After we're briefed, we "suit up" and get ready to jump in. Since I was the oldest lady (64), the crew put my BCD station (see right-side arrow) closer to the jump-off platform (see left-side arrow). That way, I wouldn't need to walk too far with a 35 pound tank and a 12-pound weight-belt with 24-inch flippers on my feet. Suiting up with fifty pounds of gear and walking around a rocking, swaying boat is the hardest part of diving! Once you jump in, everything feels comfy and weightless.
Tom took this photo of me and dive buddy Matt as we descended on a dive; looks like I'm clearing my mask or equalizing.
Meals were served family style . . . we were a rambunctious group at the supper table!
After supper, my favorite lounge chair was the Captains Throne with a glass of wine. Sometimes I played chess with Kendrick, and sometimes we divers would talk and drink into the night about our lives back home.
One afternoon, a dense beaked whale swam next to us for about five minutes.
Then it said "Au'voir my friends" and gently slipped below the surface.
One afternoon, a few of us took La Dinguette to a sandbar.

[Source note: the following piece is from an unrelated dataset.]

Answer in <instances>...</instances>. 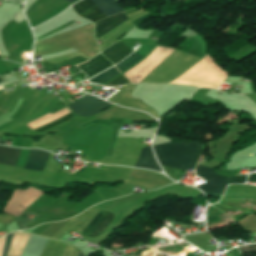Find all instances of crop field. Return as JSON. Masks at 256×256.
<instances>
[{"instance_id":"obj_1","label":"crop field","mask_w":256,"mask_h":256,"mask_svg":"<svg viewBox=\"0 0 256 256\" xmlns=\"http://www.w3.org/2000/svg\"><path fill=\"white\" fill-rule=\"evenodd\" d=\"M153 149L160 165L184 171L194 169L200 155L199 142H168Z\"/></svg>"},{"instance_id":"obj_2","label":"crop field","mask_w":256,"mask_h":256,"mask_svg":"<svg viewBox=\"0 0 256 256\" xmlns=\"http://www.w3.org/2000/svg\"><path fill=\"white\" fill-rule=\"evenodd\" d=\"M92 3L99 9V11L104 14L109 11L119 9L120 6L116 3L115 0H91ZM90 0H82L76 3L73 7L75 12L88 19H92L101 13L98 9L91 3Z\"/></svg>"},{"instance_id":"obj_3","label":"crop field","mask_w":256,"mask_h":256,"mask_svg":"<svg viewBox=\"0 0 256 256\" xmlns=\"http://www.w3.org/2000/svg\"><path fill=\"white\" fill-rule=\"evenodd\" d=\"M197 175L207 181L197 186L204 194L221 195L229 177L216 176L214 169L197 165Z\"/></svg>"},{"instance_id":"obj_4","label":"crop field","mask_w":256,"mask_h":256,"mask_svg":"<svg viewBox=\"0 0 256 256\" xmlns=\"http://www.w3.org/2000/svg\"><path fill=\"white\" fill-rule=\"evenodd\" d=\"M110 104L94 98L88 94L83 96L81 99L75 101L74 103L68 105L69 108L76 114L81 116H91Z\"/></svg>"},{"instance_id":"obj_5","label":"crop field","mask_w":256,"mask_h":256,"mask_svg":"<svg viewBox=\"0 0 256 256\" xmlns=\"http://www.w3.org/2000/svg\"><path fill=\"white\" fill-rule=\"evenodd\" d=\"M113 216L106 211H99L81 234L88 237L98 236L105 230Z\"/></svg>"},{"instance_id":"obj_6","label":"crop field","mask_w":256,"mask_h":256,"mask_svg":"<svg viewBox=\"0 0 256 256\" xmlns=\"http://www.w3.org/2000/svg\"><path fill=\"white\" fill-rule=\"evenodd\" d=\"M111 66L113 65L100 54L96 55L93 59L79 65V67L87 73V80Z\"/></svg>"},{"instance_id":"obj_7","label":"crop field","mask_w":256,"mask_h":256,"mask_svg":"<svg viewBox=\"0 0 256 256\" xmlns=\"http://www.w3.org/2000/svg\"><path fill=\"white\" fill-rule=\"evenodd\" d=\"M127 17L124 15V13L115 15L110 18L103 19L97 23H95V37L96 39L100 36L104 35L111 29L118 26L120 23H122L124 20H126Z\"/></svg>"},{"instance_id":"obj_8","label":"crop field","mask_w":256,"mask_h":256,"mask_svg":"<svg viewBox=\"0 0 256 256\" xmlns=\"http://www.w3.org/2000/svg\"><path fill=\"white\" fill-rule=\"evenodd\" d=\"M132 51L128 49L124 44H122L120 41L113 44L109 48H107L105 51L101 52L107 59H109L114 64L126 57L128 54H130Z\"/></svg>"},{"instance_id":"obj_9","label":"crop field","mask_w":256,"mask_h":256,"mask_svg":"<svg viewBox=\"0 0 256 256\" xmlns=\"http://www.w3.org/2000/svg\"><path fill=\"white\" fill-rule=\"evenodd\" d=\"M134 166L162 172L153 156L150 146L141 149L140 156Z\"/></svg>"},{"instance_id":"obj_10","label":"crop field","mask_w":256,"mask_h":256,"mask_svg":"<svg viewBox=\"0 0 256 256\" xmlns=\"http://www.w3.org/2000/svg\"><path fill=\"white\" fill-rule=\"evenodd\" d=\"M47 152L31 149L28 162L24 169L41 171L48 157Z\"/></svg>"},{"instance_id":"obj_11","label":"crop field","mask_w":256,"mask_h":256,"mask_svg":"<svg viewBox=\"0 0 256 256\" xmlns=\"http://www.w3.org/2000/svg\"><path fill=\"white\" fill-rule=\"evenodd\" d=\"M19 151L20 150L17 149H9L0 146V163L14 166L18 159Z\"/></svg>"},{"instance_id":"obj_12","label":"crop field","mask_w":256,"mask_h":256,"mask_svg":"<svg viewBox=\"0 0 256 256\" xmlns=\"http://www.w3.org/2000/svg\"><path fill=\"white\" fill-rule=\"evenodd\" d=\"M115 67V66H114ZM111 68V69H109V70H107V71H105V72H103L102 74H100V75H98V76H96V77H94L93 79H91V80H89V81H91V82H95V83H99V84H102V83H104V82H106V81H108L109 79H111L112 77H114L115 75H117V74H119L117 71H116V69L115 68Z\"/></svg>"},{"instance_id":"obj_13","label":"crop field","mask_w":256,"mask_h":256,"mask_svg":"<svg viewBox=\"0 0 256 256\" xmlns=\"http://www.w3.org/2000/svg\"><path fill=\"white\" fill-rule=\"evenodd\" d=\"M143 55H139V54H135L133 53L132 55H130L128 58H126L125 60H123L121 63H119L117 66V68L121 71H123L124 69H126L127 67L131 66L132 64H134L135 62H137L140 58H142Z\"/></svg>"},{"instance_id":"obj_14","label":"crop field","mask_w":256,"mask_h":256,"mask_svg":"<svg viewBox=\"0 0 256 256\" xmlns=\"http://www.w3.org/2000/svg\"><path fill=\"white\" fill-rule=\"evenodd\" d=\"M71 117H73L72 114L67 115V116H65V117H63V118H61V119H59V120H57V121H55V122H53V123H51V124L45 126V127H42V128H40V129H38V130H35V131L43 132V131H45V130H47V129H49V128H51V127H53V126H55V125H57V124H59V123H62V122H64V121L68 120V119L71 118Z\"/></svg>"},{"instance_id":"obj_15","label":"crop field","mask_w":256,"mask_h":256,"mask_svg":"<svg viewBox=\"0 0 256 256\" xmlns=\"http://www.w3.org/2000/svg\"><path fill=\"white\" fill-rule=\"evenodd\" d=\"M125 83H129V82L121 75L118 78H116L115 80L108 83L107 85H121V84H125Z\"/></svg>"},{"instance_id":"obj_16","label":"crop field","mask_w":256,"mask_h":256,"mask_svg":"<svg viewBox=\"0 0 256 256\" xmlns=\"http://www.w3.org/2000/svg\"><path fill=\"white\" fill-rule=\"evenodd\" d=\"M238 249H239L240 253L256 252V245L240 247Z\"/></svg>"},{"instance_id":"obj_17","label":"crop field","mask_w":256,"mask_h":256,"mask_svg":"<svg viewBox=\"0 0 256 256\" xmlns=\"http://www.w3.org/2000/svg\"><path fill=\"white\" fill-rule=\"evenodd\" d=\"M12 234H8L7 237H6V241H5V244H4L2 256H6V254H7V250H8V246H9Z\"/></svg>"},{"instance_id":"obj_18","label":"crop field","mask_w":256,"mask_h":256,"mask_svg":"<svg viewBox=\"0 0 256 256\" xmlns=\"http://www.w3.org/2000/svg\"><path fill=\"white\" fill-rule=\"evenodd\" d=\"M246 180V176H242V177H231L229 184L231 183H245Z\"/></svg>"},{"instance_id":"obj_19","label":"crop field","mask_w":256,"mask_h":256,"mask_svg":"<svg viewBox=\"0 0 256 256\" xmlns=\"http://www.w3.org/2000/svg\"><path fill=\"white\" fill-rule=\"evenodd\" d=\"M249 181H255L256 182V175L255 174H252L249 178H248Z\"/></svg>"},{"instance_id":"obj_20","label":"crop field","mask_w":256,"mask_h":256,"mask_svg":"<svg viewBox=\"0 0 256 256\" xmlns=\"http://www.w3.org/2000/svg\"><path fill=\"white\" fill-rule=\"evenodd\" d=\"M67 1H69V3H71V2H73V1H75V0H67Z\"/></svg>"},{"instance_id":"obj_21","label":"crop field","mask_w":256,"mask_h":256,"mask_svg":"<svg viewBox=\"0 0 256 256\" xmlns=\"http://www.w3.org/2000/svg\"><path fill=\"white\" fill-rule=\"evenodd\" d=\"M79 256H84V255H82V254L80 253Z\"/></svg>"},{"instance_id":"obj_22","label":"crop field","mask_w":256,"mask_h":256,"mask_svg":"<svg viewBox=\"0 0 256 256\" xmlns=\"http://www.w3.org/2000/svg\"><path fill=\"white\" fill-rule=\"evenodd\" d=\"M3 80L0 78V82H2Z\"/></svg>"},{"instance_id":"obj_23","label":"crop field","mask_w":256,"mask_h":256,"mask_svg":"<svg viewBox=\"0 0 256 256\" xmlns=\"http://www.w3.org/2000/svg\"><path fill=\"white\" fill-rule=\"evenodd\" d=\"M69 112H71L70 110H68Z\"/></svg>"}]
</instances>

This lighthouse was nearby the sandbar . . . .
One afternoon, we motored to Atlantis in the Bahamas. At their very swanky dock, we tied up with several multi-million dollar yatchs! We met a beautiful lady captain who was hired to sail a rich couple's sailboat from Rhode Island. We invited her to supper as she was lonely; a private captain's life seems glamourous, but she missed her friends and family.
I'm not a resort-person, so I didn't venture to town. I just walked around the dock to admire all the yatchs, and had a chuckle at the name of the swankiest yatch, named "Incognito".

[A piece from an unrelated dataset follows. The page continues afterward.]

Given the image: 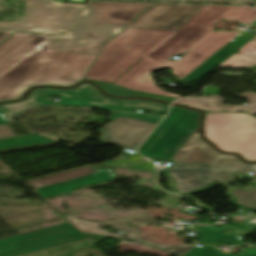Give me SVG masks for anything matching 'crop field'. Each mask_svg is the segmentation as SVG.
I'll return each mask as SVG.
<instances>
[{"mask_svg": "<svg viewBox=\"0 0 256 256\" xmlns=\"http://www.w3.org/2000/svg\"><path fill=\"white\" fill-rule=\"evenodd\" d=\"M119 115L146 121V122H150V123H154V124H157L161 120V118H159V117L147 116V115H143V114H126V113L115 114L108 119L113 120V119L117 118Z\"/></svg>", "mask_w": 256, "mask_h": 256, "instance_id": "a9b5d70f", "label": "crop field"}, {"mask_svg": "<svg viewBox=\"0 0 256 256\" xmlns=\"http://www.w3.org/2000/svg\"><path fill=\"white\" fill-rule=\"evenodd\" d=\"M13 32L14 31L0 30V42H2L5 38H7Z\"/></svg>", "mask_w": 256, "mask_h": 256, "instance_id": "bd1437ed", "label": "crop field"}, {"mask_svg": "<svg viewBox=\"0 0 256 256\" xmlns=\"http://www.w3.org/2000/svg\"><path fill=\"white\" fill-rule=\"evenodd\" d=\"M218 92H219V89H218V88L210 86L209 88H206V89L203 91L202 94H203L204 96H205V95H208V94L214 95V94H218Z\"/></svg>", "mask_w": 256, "mask_h": 256, "instance_id": "750c4746", "label": "crop field"}, {"mask_svg": "<svg viewBox=\"0 0 256 256\" xmlns=\"http://www.w3.org/2000/svg\"><path fill=\"white\" fill-rule=\"evenodd\" d=\"M92 172H94V170L91 169L89 166H87L85 168L72 170V171L60 173V174L45 177V178L30 180L27 182V184H29L33 188L43 187L45 185L90 175Z\"/></svg>", "mask_w": 256, "mask_h": 256, "instance_id": "4a817a6b", "label": "crop field"}, {"mask_svg": "<svg viewBox=\"0 0 256 256\" xmlns=\"http://www.w3.org/2000/svg\"><path fill=\"white\" fill-rule=\"evenodd\" d=\"M185 256H235L230 254H221L214 247L203 246L195 247ZM239 256H256V249L252 248Z\"/></svg>", "mask_w": 256, "mask_h": 256, "instance_id": "dafd665d", "label": "crop field"}, {"mask_svg": "<svg viewBox=\"0 0 256 256\" xmlns=\"http://www.w3.org/2000/svg\"><path fill=\"white\" fill-rule=\"evenodd\" d=\"M256 83V82H255Z\"/></svg>", "mask_w": 256, "mask_h": 256, "instance_id": "c21b1889", "label": "crop field"}, {"mask_svg": "<svg viewBox=\"0 0 256 256\" xmlns=\"http://www.w3.org/2000/svg\"><path fill=\"white\" fill-rule=\"evenodd\" d=\"M155 1H176V0H155Z\"/></svg>", "mask_w": 256, "mask_h": 256, "instance_id": "028f5c9d", "label": "crop field"}, {"mask_svg": "<svg viewBox=\"0 0 256 256\" xmlns=\"http://www.w3.org/2000/svg\"><path fill=\"white\" fill-rule=\"evenodd\" d=\"M224 99L218 95L198 98L179 99L174 104L190 106L207 111L240 112L246 111V107L240 105H222Z\"/></svg>", "mask_w": 256, "mask_h": 256, "instance_id": "5142ce71", "label": "crop field"}, {"mask_svg": "<svg viewBox=\"0 0 256 256\" xmlns=\"http://www.w3.org/2000/svg\"><path fill=\"white\" fill-rule=\"evenodd\" d=\"M198 226H210L208 224H198Z\"/></svg>", "mask_w": 256, "mask_h": 256, "instance_id": "5866460e", "label": "crop field"}, {"mask_svg": "<svg viewBox=\"0 0 256 256\" xmlns=\"http://www.w3.org/2000/svg\"><path fill=\"white\" fill-rule=\"evenodd\" d=\"M256 0H237V1H229V0H179L178 2H212V3H246V4H254Z\"/></svg>", "mask_w": 256, "mask_h": 256, "instance_id": "730fd06b", "label": "crop field"}, {"mask_svg": "<svg viewBox=\"0 0 256 256\" xmlns=\"http://www.w3.org/2000/svg\"><path fill=\"white\" fill-rule=\"evenodd\" d=\"M60 95L61 106H91L110 111L134 113L136 109H146L166 114L169 105L154 101L109 99L100 94L93 85L83 84L73 90L34 89L30 96L20 103L0 105V111L7 121L26 109L43 105H55L46 97Z\"/></svg>", "mask_w": 256, "mask_h": 256, "instance_id": "34b2d1b8", "label": "crop field"}, {"mask_svg": "<svg viewBox=\"0 0 256 256\" xmlns=\"http://www.w3.org/2000/svg\"><path fill=\"white\" fill-rule=\"evenodd\" d=\"M231 195L237 197V203L249 208H256V189L248 191L241 188H233Z\"/></svg>", "mask_w": 256, "mask_h": 256, "instance_id": "92a150f3", "label": "crop field"}, {"mask_svg": "<svg viewBox=\"0 0 256 256\" xmlns=\"http://www.w3.org/2000/svg\"><path fill=\"white\" fill-rule=\"evenodd\" d=\"M87 81H90V80H87ZM94 82L106 93L114 96L148 97V98L164 100L169 102H172L175 99V98L164 97V96H159V95H154L149 93L131 91L114 84H107V83L96 82V81Z\"/></svg>", "mask_w": 256, "mask_h": 256, "instance_id": "bc2a9ffb", "label": "crop field"}, {"mask_svg": "<svg viewBox=\"0 0 256 256\" xmlns=\"http://www.w3.org/2000/svg\"><path fill=\"white\" fill-rule=\"evenodd\" d=\"M253 40H256V37H254Z\"/></svg>", "mask_w": 256, "mask_h": 256, "instance_id": "b80d0937", "label": "crop field"}, {"mask_svg": "<svg viewBox=\"0 0 256 256\" xmlns=\"http://www.w3.org/2000/svg\"><path fill=\"white\" fill-rule=\"evenodd\" d=\"M3 124H7V122H6V120L4 119V117L0 113V125H3Z\"/></svg>", "mask_w": 256, "mask_h": 256, "instance_id": "120bbe31", "label": "crop field"}, {"mask_svg": "<svg viewBox=\"0 0 256 256\" xmlns=\"http://www.w3.org/2000/svg\"><path fill=\"white\" fill-rule=\"evenodd\" d=\"M140 159H142V157L140 155L129 156V157L125 158L124 160H120V161H117L114 164H109V165L113 166V165H118V164L127 163V162H131V161H136V160H140Z\"/></svg>", "mask_w": 256, "mask_h": 256, "instance_id": "ae1a2a85", "label": "crop field"}, {"mask_svg": "<svg viewBox=\"0 0 256 256\" xmlns=\"http://www.w3.org/2000/svg\"><path fill=\"white\" fill-rule=\"evenodd\" d=\"M75 249H77V247L70 243L22 256H70Z\"/></svg>", "mask_w": 256, "mask_h": 256, "instance_id": "00972430", "label": "crop field"}, {"mask_svg": "<svg viewBox=\"0 0 256 256\" xmlns=\"http://www.w3.org/2000/svg\"><path fill=\"white\" fill-rule=\"evenodd\" d=\"M156 125L129 118L119 117L104 128L106 142L124 144L136 149Z\"/></svg>", "mask_w": 256, "mask_h": 256, "instance_id": "28ad6ade", "label": "crop field"}, {"mask_svg": "<svg viewBox=\"0 0 256 256\" xmlns=\"http://www.w3.org/2000/svg\"><path fill=\"white\" fill-rule=\"evenodd\" d=\"M205 135L221 150L256 161V118L244 113L207 112Z\"/></svg>", "mask_w": 256, "mask_h": 256, "instance_id": "412701ff", "label": "crop field"}, {"mask_svg": "<svg viewBox=\"0 0 256 256\" xmlns=\"http://www.w3.org/2000/svg\"><path fill=\"white\" fill-rule=\"evenodd\" d=\"M173 160L176 163L174 167H212L234 172L251 171L254 172L252 177L256 178V165H247L236 156L218 153L198 134H193Z\"/></svg>", "mask_w": 256, "mask_h": 256, "instance_id": "e52e79f7", "label": "crop field"}, {"mask_svg": "<svg viewBox=\"0 0 256 256\" xmlns=\"http://www.w3.org/2000/svg\"><path fill=\"white\" fill-rule=\"evenodd\" d=\"M114 175L111 174V170L106 169L103 171L96 172L90 177L80 178L44 188L37 189V192L42 195L44 198L54 196L57 194L69 192L77 186L87 185L99 181H108L113 178Z\"/></svg>", "mask_w": 256, "mask_h": 256, "instance_id": "cbeb9de0", "label": "crop field"}, {"mask_svg": "<svg viewBox=\"0 0 256 256\" xmlns=\"http://www.w3.org/2000/svg\"><path fill=\"white\" fill-rule=\"evenodd\" d=\"M244 221H245V218L234 217V222H236V223H244Z\"/></svg>", "mask_w": 256, "mask_h": 256, "instance_id": "1d83c4d3", "label": "crop field"}, {"mask_svg": "<svg viewBox=\"0 0 256 256\" xmlns=\"http://www.w3.org/2000/svg\"><path fill=\"white\" fill-rule=\"evenodd\" d=\"M168 171L177 183L175 186L179 194L203 189L215 180L223 183L232 179L230 172L214 169H168ZM207 177L210 179L204 181L203 179Z\"/></svg>", "mask_w": 256, "mask_h": 256, "instance_id": "d1516ede", "label": "crop field"}, {"mask_svg": "<svg viewBox=\"0 0 256 256\" xmlns=\"http://www.w3.org/2000/svg\"><path fill=\"white\" fill-rule=\"evenodd\" d=\"M253 36L254 35L241 32L234 39H232L228 44H226L223 48H221L218 52L212 55L209 59H207L204 63H202L199 67L193 70L190 74H188L182 80L184 82H192L198 79L199 76L208 73L215 66H217L221 61H223L228 56L232 55L234 50L238 49L241 45H243Z\"/></svg>", "mask_w": 256, "mask_h": 256, "instance_id": "22f410ed", "label": "crop field"}, {"mask_svg": "<svg viewBox=\"0 0 256 256\" xmlns=\"http://www.w3.org/2000/svg\"><path fill=\"white\" fill-rule=\"evenodd\" d=\"M67 220H69L75 227H77L79 230L82 231H88V232H93V233H98V234H104V235H109V236H123L124 239L130 240V241H135V242H140L144 244H148L151 246H155L158 248L165 249L167 251H170L172 253L178 254L180 256H184L187 254L191 249H193L196 245H181V246H176V247H163L160 245L144 242L140 240L137 228L138 225L142 223H150V224H170L174 222V219H172L170 222H157L154 219L150 217H143V216H137L135 218H132L128 221H110V222H92V221H83V220H78L72 216L66 217ZM133 222L132 228H129L127 225V222ZM187 221V220H185ZM109 224L112 227H114L117 230H122L124 231L123 235H113L105 230L102 229L101 226Z\"/></svg>", "mask_w": 256, "mask_h": 256, "instance_id": "3316defc", "label": "crop field"}, {"mask_svg": "<svg viewBox=\"0 0 256 256\" xmlns=\"http://www.w3.org/2000/svg\"><path fill=\"white\" fill-rule=\"evenodd\" d=\"M237 96H241L243 98H246L250 101V104L247 106V112L254 115L256 113V94L252 92H245L242 95L234 94Z\"/></svg>", "mask_w": 256, "mask_h": 256, "instance_id": "4177f3b9", "label": "crop field"}, {"mask_svg": "<svg viewBox=\"0 0 256 256\" xmlns=\"http://www.w3.org/2000/svg\"><path fill=\"white\" fill-rule=\"evenodd\" d=\"M148 1H154V0H148Z\"/></svg>", "mask_w": 256, "mask_h": 256, "instance_id": "c035e120", "label": "crop field"}, {"mask_svg": "<svg viewBox=\"0 0 256 256\" xmlns=\"http://www.w3.org/2000/svg\"><path fill=\"white\" fill-rule=\"evenodd\" d=\"M198 238L200 243L209 245L242 244L238 235L225 236L222 234V228L216 227H198ZM231 239V241H228Z\"/></svg>", "mask_w": 256, "mask_h": 256, "instance_id": "733c2abd", "label": "crop field"}, {"mask_svg": "<svg viewBox=\"0 0 256 256\" xmlns=\"http://www.w3.org/2000/svg\"><path fill=\"white\" fill-rule=\"evenodd\" d=\"M82 233V232H81ZM89 241H91L93 244L105 239L106 237L96 236L92 234L82 233Z\"/></svg>", "mask_w": 256, "mask_h": 256, "instance_id": "d3111659", "label": "crop field"}, {"mask_svg": "<svg viewBox=\"0 0 256 256\" xmlns=\"http://www.w3.org/2000/svg\"><path fill=\"white\" fill-rule=\"evenodd\" d=\"M203 6L154 3L127 26L177 30Z\"/></svg>", "mask_w": 256, "mask_h": 256, "instance_id": "5a996713", "label": "crop field"}, {"mask_svg": "<svg viewBox=\"0 0 256 256\" xmlns=\"http://www.w3.org/2000/svg\"><path fill=\"white\" fill-rule=\"evenodd\" d=\"M200 112L173 107L170 114L139 149L146 158L170 160L193 131L198 128Z\"/></svg>", "mask_w": 256, "mask_h": 256, "instance_id": "f4fd0767", "label": "crop field"}, {"mask_svg": "<svg viewBox=\"0 0 256 256\" xmlns=\"http://www.w3.org/2000/svg\"><path fill=\"white\" fill-rule=\"evenodd\" d=\"M28 1L21 22H0V28L35 32L68 31L77 19L80 6L62 5L52 0Z\"/></svg>", "mask_w": 256, "mask_h": 256, "instance_id": "dd49c442", "label": "crop field"}, {"mask_svg": "<svg viewBox=\"0 0 256 256\" xmlns=\"http://www.w3.org/2000/svg\"><path fill=\"white\" fill-rule=\"evenodd\" d=\"M84 238L68 222L0 241V256H16Z\"/></svg>", "mask_w": 256, "mask_h": 256, "instance_id": "d8731c3e", "label": "crop field"}, {"mask_svg": "<svg viewBox=\"0 0 256 256\" xmlns=\"http://www.w3.org/2000/svg\"><path fill=\"white\" fill-rule=\"evenodd\" d=\"M38 135H41V134H38ZM41 136H43V135H41ZM43 137H46V136H43ZM46 138H48V137H46ZM51 139V138H50ZM56 141V140H55Z\"/></svg>", "mask_w": 256, "mask_h": 256, "instance_id": "e1f06a70", "label": "crop field"}, {"mask_svg": "<svg viewBox=\"0 0 256 256\" xmlns=\"http://www.w3.org/2000/svg\"><path fill=\"white\" fill-rule=\"evenodd\" d=\"M52 142L50 139L43 138L37 135H30L6 140H0V149L14 148L26 146L36 143Z\"/></svg>", "mask_w": 256, "mask_h": 256, "instance_id": "214f88e0", "label": "crop field"}, {"mask_svg": "<svg viewBox=\"0 0 256 256\" xmlns=\"http://www.w3.org/2000/svg\"><path fill=\"white\" fill-rule=\"evenodd\" d=\"M124 166H130V167L139 166V168L147 169V170H152L154 168L153 164L149 161H142V162H138L130 165H124Z\"/></svg>", "mask_w": 256, "mask_h": 256, "instance_id": "eef30255", "label": "crop field"}, {"mask_svg": "<svg viewBox=\"0 0 256 256\" xmlns=\"http://www.w3.org/2000/svg\"><path fill=\"white\" fill-rule=\"evenodd\" d=\"M239 54H234L228 60L220 64L222 68H245L255 66L256 63V41L250 40L241 49Z\"/></svg>", "mask_w": 256, "mask_h": 256, "instance_id": "d9b57169", "label": "crop field"}, {"mask_svg": "<svg viewBox=\"0 0 256 256\" xmlns=\"http://www.w3.org/2000/svg\"><path fill=\"white\" fill-rule=\"evenodd\" d=\"M234 20L249 24L256 19V8L207 5L177 32L125 28L110 40L91 68L87 78L113 82L143 56L146 57L114 84L127 89L179 98L157 87L148 70L170 67L179 78L185 77L240 32H212L219 21ZM208 35L179 61L168 62L174 54L185 53Z\"/></svg>", "mask_w": 256, "mask_h": 256, "instance_id": "ac0d7876", "label": "crop field"}, {"mask_svg": "<svg viewBox=\"0 0 256 256\" xmlns=\"http://www.w3.org/2000/svg\"><path fill=\"white\" fill-rule=\"evenodd\" d=\"M70 5H76V4H70ZM81 6H85V5H81Z\"/></svg>", "mask_w": 256, "mask_h": 256, "instance_id": "0bd39190", "label": "crop field"}, {"mask_svg": "<svg viewBox=\"0 0 256 256\" xmlns=\"http://www.w3.org/2000/svg\"><path fill=\"white\" fill-rule=\"evenodd\" d=\"M149 5L90 2L72 33H15L0 45V101L20 98L34 85L84 79L107 39Z\"/></svg>", "mask_w": 256, "mask_h": 256, "instance_id": "8a807250", "label": "crop field"}, {"mask_svg": "<svg viewBox=\"0 0 256 256\" xmlns=\"http://www.w3.org/2000/svg\"><path fill=\"white\" fill-rule=\"evenodd\" d=\"M157 69H162V68H153V69H150L149 70V73H151L152 71H155V70H157ZM167 69V68H166Z\"/></svg>", "mask_w": 256, "mask_h": 256, "instance_id": "d32e631a", "label": "crop field"}]
</instances>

Our five crew members were a good team. Here, First Mate Nate looks for the underwater buoy line and picks it up with the hook, Dive Master Jessica signals directions to Captain Donnie who's steering at the helm, and Boatswain Jimmy gets ready to hang over the side of the boat to tie the lines when First Mate Nate snatches the line.
My wish is to encourage folks to get certified to go diving themselves. My roommate Pam is 60 years old and she recently got certified; it was on her bucket list.
At the end of our wonderful ten-day adventure, we took La Dinguette to Providenciales, the Turks airport. I flew back to Miami with a plane load of Cuban-Americans who had visited Cuba via Providenciales.
La Lair was parked at the Hilton Garden Inn
for ten days which is very close to the Miami International Airport. Their price (third party broker) is cheaper than the regular secured longterm airport parking businesses.
Happy to report that the hotel's free shuttle service was prompt and La Lair
wasn't broken into.
I love sea stories by the way. The best is Endurance, Shackleton's Incredible Voyage by Alfred Lansing. Highly recommend it, you won't be able to put it down!